Is standing out from the crowd, being different or unique, a thing? I mean is this something you should strive for in your marketing?
I’ve written before that one should be different, but not too different. But really, WHY be different?
People often want to present a unique perspective in their marketing.
And you know, it isn’t a bad idea. And yes, it can be overdone. But let’s understand why it might be a good idea.
NOTICE THIS!
The first thing marketing has to do, is get noticed.
I think you’ll agree, if no one notices you’re communicating, your marketing will have no effect. Like the little boy crying in his crib while his parents play music loudly in the living room, it is a waste of lung power.
I’ve mentioned this often enough in regard to repetition.
Repetition is usually necessary to get noticed.
But, besides repetition, there are two ways that being different can contribute to being noticed.
GRAY GOO
Scientists who like to speculate about the future of the universe have a scenario of the possible end of time. As a result of something called entropy, all differences in the universe disappear over a long enough amount of time. The result has been called “gray goo.” Nothing is noticeable because it is all the same.
Well, you can get a kind of gray goo of marketing in an industry where everyone imitates everyone else. You got this effect in law firm websites. A company out in Los Angeles became the 600-pound gorilla of law firm website developers. Well, all their websites looked the same, and because they were so dominant, others imitated that style.
You know the look. Attorney, looking tough and competent, standing on the steps of the courthouse. Minor variations, but that became “the” attorney website look.
Some years ago, I met with an attorney trying to dominate online in his local area. I had him do a Google search on a key phrase, then go to the home pages of the first ten results.
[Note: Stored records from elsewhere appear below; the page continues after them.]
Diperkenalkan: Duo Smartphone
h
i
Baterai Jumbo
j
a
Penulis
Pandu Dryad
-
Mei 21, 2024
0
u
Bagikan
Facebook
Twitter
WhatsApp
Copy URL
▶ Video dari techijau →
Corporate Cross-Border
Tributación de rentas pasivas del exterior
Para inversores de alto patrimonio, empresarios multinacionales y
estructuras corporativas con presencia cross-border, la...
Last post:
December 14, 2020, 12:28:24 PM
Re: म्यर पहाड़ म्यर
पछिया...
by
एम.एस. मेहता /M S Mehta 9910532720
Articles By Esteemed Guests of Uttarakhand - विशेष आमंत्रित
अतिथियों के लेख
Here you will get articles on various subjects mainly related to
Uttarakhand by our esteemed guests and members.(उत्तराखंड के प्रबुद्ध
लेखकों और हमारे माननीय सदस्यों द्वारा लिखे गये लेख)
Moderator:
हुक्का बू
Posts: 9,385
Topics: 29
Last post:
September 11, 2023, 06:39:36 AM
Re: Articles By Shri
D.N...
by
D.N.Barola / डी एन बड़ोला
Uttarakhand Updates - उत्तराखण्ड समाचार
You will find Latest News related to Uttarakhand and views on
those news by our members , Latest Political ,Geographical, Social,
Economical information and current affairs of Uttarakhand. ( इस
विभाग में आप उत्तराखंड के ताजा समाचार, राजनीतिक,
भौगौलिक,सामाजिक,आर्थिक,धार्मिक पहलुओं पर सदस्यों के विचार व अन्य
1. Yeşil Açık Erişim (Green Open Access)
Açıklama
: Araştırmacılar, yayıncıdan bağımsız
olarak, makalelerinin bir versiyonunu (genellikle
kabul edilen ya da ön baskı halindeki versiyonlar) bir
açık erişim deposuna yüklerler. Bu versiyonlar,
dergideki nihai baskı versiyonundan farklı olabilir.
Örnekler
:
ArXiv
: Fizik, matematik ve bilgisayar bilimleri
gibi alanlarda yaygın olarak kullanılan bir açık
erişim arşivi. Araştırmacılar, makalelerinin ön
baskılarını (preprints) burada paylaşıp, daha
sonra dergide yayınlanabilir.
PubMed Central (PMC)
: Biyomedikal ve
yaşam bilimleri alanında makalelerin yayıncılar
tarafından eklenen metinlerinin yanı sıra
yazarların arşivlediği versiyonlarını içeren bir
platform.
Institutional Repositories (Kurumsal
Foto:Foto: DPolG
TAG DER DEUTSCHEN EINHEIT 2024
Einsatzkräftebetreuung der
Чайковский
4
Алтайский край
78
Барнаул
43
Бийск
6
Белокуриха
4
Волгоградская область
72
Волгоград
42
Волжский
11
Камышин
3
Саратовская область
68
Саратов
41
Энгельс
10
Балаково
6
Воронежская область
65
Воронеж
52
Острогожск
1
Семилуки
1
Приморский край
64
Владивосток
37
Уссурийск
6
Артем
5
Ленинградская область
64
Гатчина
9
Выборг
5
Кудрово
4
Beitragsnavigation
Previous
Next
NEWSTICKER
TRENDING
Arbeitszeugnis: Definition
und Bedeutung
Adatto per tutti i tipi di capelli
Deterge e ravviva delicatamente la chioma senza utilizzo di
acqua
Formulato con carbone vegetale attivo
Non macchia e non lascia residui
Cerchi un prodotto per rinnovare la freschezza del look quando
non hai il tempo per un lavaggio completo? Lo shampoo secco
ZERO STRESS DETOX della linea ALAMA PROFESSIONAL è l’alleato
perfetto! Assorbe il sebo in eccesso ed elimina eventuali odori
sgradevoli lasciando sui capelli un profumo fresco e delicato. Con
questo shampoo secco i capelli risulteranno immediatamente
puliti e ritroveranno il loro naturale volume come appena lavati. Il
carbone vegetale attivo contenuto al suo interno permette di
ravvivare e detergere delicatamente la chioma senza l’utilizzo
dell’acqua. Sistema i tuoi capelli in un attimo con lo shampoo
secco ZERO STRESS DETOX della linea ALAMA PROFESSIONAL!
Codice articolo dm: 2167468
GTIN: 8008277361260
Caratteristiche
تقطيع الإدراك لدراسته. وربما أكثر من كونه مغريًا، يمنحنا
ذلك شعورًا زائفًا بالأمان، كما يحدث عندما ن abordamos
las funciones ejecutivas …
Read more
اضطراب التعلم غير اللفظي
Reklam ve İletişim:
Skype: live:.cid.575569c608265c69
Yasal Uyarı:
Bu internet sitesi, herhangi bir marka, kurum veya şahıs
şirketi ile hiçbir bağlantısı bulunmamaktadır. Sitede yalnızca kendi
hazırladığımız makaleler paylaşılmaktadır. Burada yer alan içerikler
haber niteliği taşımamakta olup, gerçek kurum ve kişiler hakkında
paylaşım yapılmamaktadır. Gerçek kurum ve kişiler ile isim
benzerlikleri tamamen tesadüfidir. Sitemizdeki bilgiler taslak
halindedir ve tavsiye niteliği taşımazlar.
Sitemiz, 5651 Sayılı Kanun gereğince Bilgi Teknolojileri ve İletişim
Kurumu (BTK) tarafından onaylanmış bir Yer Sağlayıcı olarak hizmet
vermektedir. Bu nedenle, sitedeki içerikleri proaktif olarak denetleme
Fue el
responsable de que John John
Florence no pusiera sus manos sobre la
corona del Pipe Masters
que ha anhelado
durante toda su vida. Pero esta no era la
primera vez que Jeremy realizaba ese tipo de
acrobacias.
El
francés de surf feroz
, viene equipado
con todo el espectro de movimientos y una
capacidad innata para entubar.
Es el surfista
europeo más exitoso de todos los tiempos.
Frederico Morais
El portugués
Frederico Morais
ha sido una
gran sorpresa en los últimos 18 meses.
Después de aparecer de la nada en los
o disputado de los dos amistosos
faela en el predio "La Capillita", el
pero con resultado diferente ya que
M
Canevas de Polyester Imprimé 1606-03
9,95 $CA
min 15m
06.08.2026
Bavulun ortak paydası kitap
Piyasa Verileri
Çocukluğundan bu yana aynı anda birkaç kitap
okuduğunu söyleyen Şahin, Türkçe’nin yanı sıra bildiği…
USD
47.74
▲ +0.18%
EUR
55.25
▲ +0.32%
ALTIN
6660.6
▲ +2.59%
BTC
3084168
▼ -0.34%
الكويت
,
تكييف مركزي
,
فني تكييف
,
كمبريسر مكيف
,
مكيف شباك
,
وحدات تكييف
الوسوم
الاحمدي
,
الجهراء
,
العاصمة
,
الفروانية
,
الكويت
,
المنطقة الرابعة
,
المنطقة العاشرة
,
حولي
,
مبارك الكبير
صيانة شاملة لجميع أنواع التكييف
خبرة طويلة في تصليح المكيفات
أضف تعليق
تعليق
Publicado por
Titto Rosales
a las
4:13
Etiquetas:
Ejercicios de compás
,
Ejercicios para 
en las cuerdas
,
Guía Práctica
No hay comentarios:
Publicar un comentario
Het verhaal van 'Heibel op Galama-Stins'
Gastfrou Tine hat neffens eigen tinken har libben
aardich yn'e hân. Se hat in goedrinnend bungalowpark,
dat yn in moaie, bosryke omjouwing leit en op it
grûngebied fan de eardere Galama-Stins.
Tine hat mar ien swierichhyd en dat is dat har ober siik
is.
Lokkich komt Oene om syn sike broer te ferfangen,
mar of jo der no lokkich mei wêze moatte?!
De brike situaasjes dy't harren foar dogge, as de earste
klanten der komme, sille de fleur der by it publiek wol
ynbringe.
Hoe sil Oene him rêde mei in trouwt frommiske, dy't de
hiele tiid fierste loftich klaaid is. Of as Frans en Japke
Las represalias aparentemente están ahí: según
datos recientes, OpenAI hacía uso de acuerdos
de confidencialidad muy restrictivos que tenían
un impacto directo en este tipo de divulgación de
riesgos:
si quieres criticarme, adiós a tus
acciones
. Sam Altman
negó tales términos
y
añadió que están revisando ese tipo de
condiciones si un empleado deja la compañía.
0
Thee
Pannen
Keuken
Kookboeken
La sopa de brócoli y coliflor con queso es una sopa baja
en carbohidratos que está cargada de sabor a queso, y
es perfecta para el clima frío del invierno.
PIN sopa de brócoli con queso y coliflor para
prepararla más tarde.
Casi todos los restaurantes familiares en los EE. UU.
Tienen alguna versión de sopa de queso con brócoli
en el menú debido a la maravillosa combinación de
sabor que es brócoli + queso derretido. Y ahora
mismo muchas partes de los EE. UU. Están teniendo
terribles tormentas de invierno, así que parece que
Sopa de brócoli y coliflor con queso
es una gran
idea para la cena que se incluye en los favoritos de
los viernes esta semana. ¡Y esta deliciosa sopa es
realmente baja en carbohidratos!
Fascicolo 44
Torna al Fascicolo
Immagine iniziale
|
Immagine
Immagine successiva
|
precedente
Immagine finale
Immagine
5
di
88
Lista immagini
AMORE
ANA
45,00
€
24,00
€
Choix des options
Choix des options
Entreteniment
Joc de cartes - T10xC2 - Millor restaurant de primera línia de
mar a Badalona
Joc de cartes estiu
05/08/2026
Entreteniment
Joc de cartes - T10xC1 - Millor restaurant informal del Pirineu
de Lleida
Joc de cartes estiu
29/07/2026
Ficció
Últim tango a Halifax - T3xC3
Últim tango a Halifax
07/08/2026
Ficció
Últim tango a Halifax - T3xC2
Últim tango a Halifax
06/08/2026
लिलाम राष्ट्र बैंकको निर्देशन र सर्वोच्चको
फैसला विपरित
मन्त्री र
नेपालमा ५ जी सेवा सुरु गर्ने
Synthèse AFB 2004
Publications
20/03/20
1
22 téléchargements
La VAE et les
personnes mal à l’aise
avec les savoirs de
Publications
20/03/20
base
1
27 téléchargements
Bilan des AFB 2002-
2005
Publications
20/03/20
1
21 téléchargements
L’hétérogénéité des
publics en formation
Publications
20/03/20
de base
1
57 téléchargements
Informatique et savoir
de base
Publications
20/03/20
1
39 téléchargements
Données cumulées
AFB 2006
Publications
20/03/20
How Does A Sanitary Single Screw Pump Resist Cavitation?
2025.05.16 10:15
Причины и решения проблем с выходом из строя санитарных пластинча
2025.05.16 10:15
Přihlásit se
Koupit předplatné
Then I asked him to tell me anything particular he noticed about any of these ten websites.
He couldn’t, because they all basically looked the same.
If someone can’t remember your website or marketing as opposed to any of your competitors, that is not going to do you a lot of good. It can even benefit a competitor. They see your website or digital ads and it just reinforces the presence of your larger competitor. So they get more calls. “Oh yeah, I saw their ad last week.” Only it was yours.
SHEER VISIBILITY
The other reason is to get noticed at all. We’re not talking repetition or competition. If every ad sounds the same, looks the same – uses the same words – now you really get the gray goo effect. Your marketing communication just doesn’t break through to the level of being noticed.
WAYS TO BE DIFFERENT
There are a lot of ways to be different. Color scheme is a good one. If we are doing rack cards – the advertising cards for tourist attractions you find in hotel lobbies – we survey the main colors being used by the other cards. If everyone is doing red, we do blue or yellow. Your card will get noticed all out of proportion to the one card in 50 it is.
Another fruitful area for differentiation is slogans or taglines. Most slogans fail through sheer boredom.
Slogans can fail for just being too common, even to the point of multiple companies in an industry using the same or very similar slogans. Now which company uses “Best service” or are they the ones that promise “first-rate service?” Wake me up when the commercial is over.
DON’T BE SHY
I’m not going to beat the dead horse on not being too different. For one thing, the error is usually not being different enough.
People get all shy and nervous and don’t want to be too wild. 99% of the time people aren’t different or dramatic enough.
You are, after all, trying to get noticed.
Amazon, from the start, ran on the “world’s largest bookstore.” I don’t know if it was ever even true, but no one else was claiming it.
Dramatic. Different. Memorable.
You could do worse in your marketing.